## The task
Out of the lines below, please list those that hold the string "proud".

(Plain-text document sources)
____

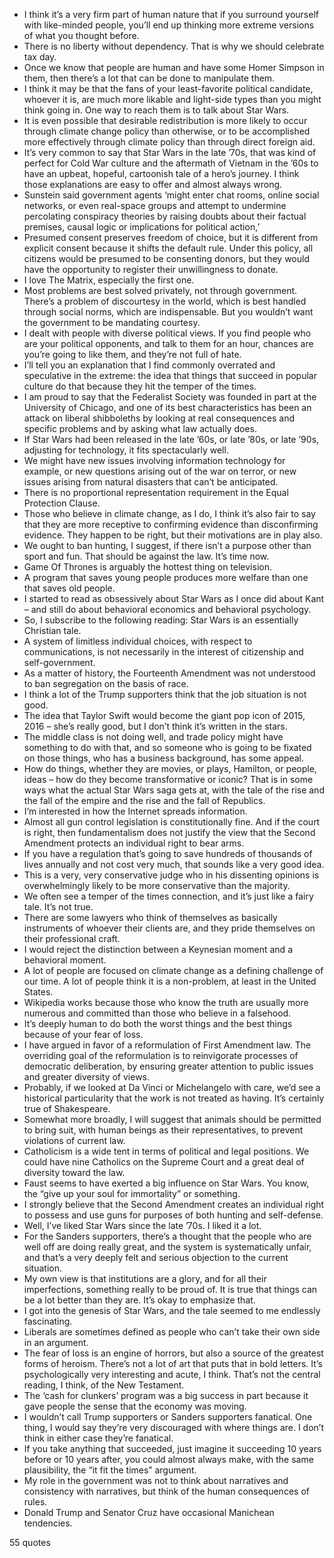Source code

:  - I think it’s a very firm part of human nature that if you surround yourself with like-minded people, you’ll end up thinking more extreme versions of what you thought before.
 - There is no liberty without dependency. That is why we should celebrate tax day.
 - Once we know that people are human and have some Homer Simpson in them, then there’s a lot that can be done to manipulate them.
 - I think it may be that the fans of your least-favorite political candidate, whoever it is, are much more likable and light-side types than you might think going in. One way to reach them is to talk about Star Wars.
 - It is even possible that desirable redistribution is more likely to occur through climate change policy than otherwise, or to be accomplished more effectively through climate policy than through direct foreign aid.
 - It’s very common to say that Star Wars in the late ’70s, that was kind of perfect for Cold War culture and the aftermath of Vietnam in the ’60s to have an upbeat, hopeful, cartoonish tale of a hero’s journey. I think those explanations are easy to offer and almost always wrong.
 - Sunstein said government agents ‘might enter chat rooms, online social networks, or even real-space groups and attempt to undermine percolating conspiracy theories by raising doubts about their factual premises, causal logic or implications for political action,’
 - Presumed consent preserves freedom of choice, but it is different from explicit consent because it shifts the default rule. Under this policy, all citizens would be presumed to be consenting donors, but they would have the opportunity to register their unwillingness to donate.
 - I love The Matrix, especially the first one.
 - Most problems are best solved privately, not through government. There’s a problem of discourtesy in the world, which is best handled through social norms, which are indispensable. But you wouldn’t want the government to be mandating courtesy.
 - I dealt with people with diverse political views. If you find people who are your political opponents, and talk to them for an hour, chances are you’re going to like them, and they’re not full of hate.
 - I’ll tell you an explanation that I find commonly overrated and speculative in the extreme: the idea that things that succeed in popular culture do that because they hit the temper of the times.
 - I am proud to say that the Federalist Society was founded in part at the University of Chicago, and one of its best characteristics has been an attack on liberal shibboleths by looking at real consequences and specific problems and by asking what law actually does.
 - If Star Wars had been released in the late ’60s, or late ’80s, or late ’90s, adjusting for technology, it fits spectacularly well.
 - We might have new issues involving information technology for example, or new questions arising out of the war on terror, or new issues arising from natural disasters that can’t be anticipated.
 - There is no proportional representation requirement in the Equal Protection Clause.
 - Those who believe in climate change, as I do, I think it’s also fair to say that they are more receptive to confirming evidence than disconfirming evidence. They happen to be right, but their motivations are in play also.
 - We ought to ban hunting, I suggest, if there isn’t a purpose other than sport and fun. That should be against the law. It’s time now.
 - Game Of Thrones is arguably the hottest thing on television.
 - A program that saves young people produces more welfare than one that saves old people.
 - I started to read as obsessively about Star Wars as I once did about Kant – and still do about behavioral economics and behavioral psychology.
 - So, I subscribe to the following reading: Star Wars is an essentially Christian tale.
 - A system of limitless individual choices, with respect to communications, is not necessarily in the interest of citizenship and self-government.
 - As a matter of history, the Fourteenth Amendment was not understood to ban segregation on the basis of race.
 - I think a lot of the Trump supporters think that the job situation is not good.
 - The idea that Taylor Swift would become the giant pop icon of 2015, 2016 – she’s really good, but I don’t think it’s written in the stars.
 - The middle class is not doing well, and trade policy might have something to do with that, and so someone who is going to be fixated on those things, who has a business background, has some appeal.
 - How do things, whether they are movies, or plays, Hamilton, or people, ideas – how do they become transformative or iconic? That is in some ways what the actual Star Wars saga gets at, with the tale of the rise and the fall of the empire and the rise and the fall of Republics.
 - I’m interested in how the Internet spreads information.
 - Almost all gun control legislation is constitutionally fine. And if the court is right, then fundamentalism does not justify the view that the Second Amendment protects an individual right to bear arms.
 - If you have a regulation that’s going to save hundreds of thousands of lives annually and not cost very much, that sounds like a very good idea.
 - This is a very, very conservative judge who in his dissenting opinions is overwhelmingly likely to be more conservative than the majority.
 - We often see a temper of the times connection, and it’s just like a fairy tale. It’s not true.
 - There are some lawyers who think of themselves as basically instruments of whoever their clients are, and they pride themselves on their professional craft.
 - I would reject the distinction between a Keynesian moment and a behavioral moment.
 - A lot of people are focused on climate change as a defining challenge of our time. A lot of people think it is a non-problem, at least in the United States.
 - Wikipedia works because those who know the truth are usually more numerous and committed than those who believe in a falsehood.
 - It’s deeply human to do both the worst things and the best things because of your fear of loss.
 - I have argued in favor of a reformulation of First Amendment law. The overriding goal of the reformulation is to reinvigorate processes of democratic deliberation, by ensuring greater attention to public issues and greater diversity of views.
 - Probably, if we looked at Da Vinci or Michelangelo with care, we’d see a historical particularity that the work is not treated as having. It’s certainly true of Shakespeare.
 - Somewhat more broadly, I will suggest that animals should be permitted to bring suit, with human beings as their representatives, to prevent violations of current law.
 - Catholicism is a wide tent in terms of political and legal positions. We could have nine Catholics on the Supreme Court and a great deal of diversity toward the law.
 - Faust seems to have exerted a big influence on Star Wars. You know, the “give up your soul for immortality” or something.
 - I strongly believe that the Second Amendment creates an individual right to possess and use guns for purposes of both hunting and self-defense.
 - Well, I’ve liked Star Wars since the late ’70s. I liked it a lot.
 - For the Sanders supporters, there’s a thought that the people who are well off are doing really great, and the system is systematically unfair, and that’s a very deeply felt and serious objection to the current situation.
 - My own view is that institutions are a glory, and for all their imperfections, something really to be proud of. It is true that things can be a lot better than they are. It’s okay to emphasize that.
 - I got into the genesis of Star Wars, and the tale seemed to me endlessly fascinating.
 - Liberals are sometimes defined as people who can’t take their own side in an argument.
 - The fear of loss is an engine of horrors, but also a source of the greatest forms of heroism. There’s not a lot of art that puts that in bold letters. It’s psychologically very interesting and acute, I think. That’s not the central reading, I think, of the New Testament.
 - The ‘cash for clunkers’ program was a big success in part because it gave people the sense that the economy was moving.
 - I wouldn’t call Trump supporters or Sanders supporters fanatical. One thing, I would say they’re very discouraged with where things are. I don’t think in either case they’re fanatical.
 - If you take anything that succeeded, just imagine it succeeding 10 years before or 10 years after, you could almost always make, with the same plausibility, the “it fit the times” argument.
 - My role in the government was not to think about narratives and consistency with narratives, but think of the human consequences of rules.
 - Donald Trump and Senator Cruz have occasional Manichean tendencies.

55 quotes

____

## Result below
 - I am proud to say that the Federalist Society was founded in part at the University of Chicago, and one of its best characteristics has been an attack on liberal shibboleths by looking at real consequences and specific problems and by asking what law actually does.
 - My own view is that institutions are a glory, and for all their imperfections, something really to be proud of. It is true that things can be a lot better than they are. It’s okay to emphasize that.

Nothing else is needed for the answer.